Benchmark West Texas Intermediate crude for October delivery fell $1.01 to close at US$109.52 a barrel on the New York Mercantile Exchange. On Friday, oil gained $2.16 to close at US$110.53, the highest closing price since May 3, 2011.
President Barack Obama has called for military action against the government of Syrian President Bashar Assad in retaliation for what the White House says was a chemical weapons attack against civilians in suburban Damascus last month. But he has so far failed to win sufficient support for intervention both at home and abroad.
Obama plans an address from the White House on Tuesday about Syria.
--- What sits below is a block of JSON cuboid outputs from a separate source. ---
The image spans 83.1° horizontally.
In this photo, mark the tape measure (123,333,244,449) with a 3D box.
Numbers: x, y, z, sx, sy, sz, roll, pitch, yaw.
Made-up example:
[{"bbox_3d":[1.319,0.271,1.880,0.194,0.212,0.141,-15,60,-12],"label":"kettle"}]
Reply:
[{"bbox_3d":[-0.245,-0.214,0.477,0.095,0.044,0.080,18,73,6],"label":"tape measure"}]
On a Monday, there was hope for a possible diplomatic solution when Syria's foreign minister welcomed a suggestion floated by U.S. Secretary of State John Kerry to move all the country's chemical weapons under international control.
The White House said it was taking a hard look at Syria's statement even as it redoubled efforts to sell the notion of the strike to a skeptical Congress and divided nation and senators prepared for a key test vote on the strike authorization Wednesday.
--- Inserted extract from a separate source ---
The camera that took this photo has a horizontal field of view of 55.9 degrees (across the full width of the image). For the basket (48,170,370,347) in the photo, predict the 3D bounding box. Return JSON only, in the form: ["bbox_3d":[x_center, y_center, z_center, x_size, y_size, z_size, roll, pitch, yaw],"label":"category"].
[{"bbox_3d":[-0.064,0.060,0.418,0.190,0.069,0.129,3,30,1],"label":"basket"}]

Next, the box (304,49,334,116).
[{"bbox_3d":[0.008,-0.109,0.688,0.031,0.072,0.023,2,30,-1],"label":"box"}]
Brent, the benchmark for international crudes, dropped $2.40, or 2.1 per cent, to US$113.72 a barrel on the ICE Futures exchange in London.
In other energy futures trading on Nymex, wholesale gasoline fell five cents to US$2.80 a U.S. gallon (3.79 litres), heating oil retreated five cents to US$3.12 a gallon and natural gas rose eight cents to US$3.61 per 1,000 cubic feet.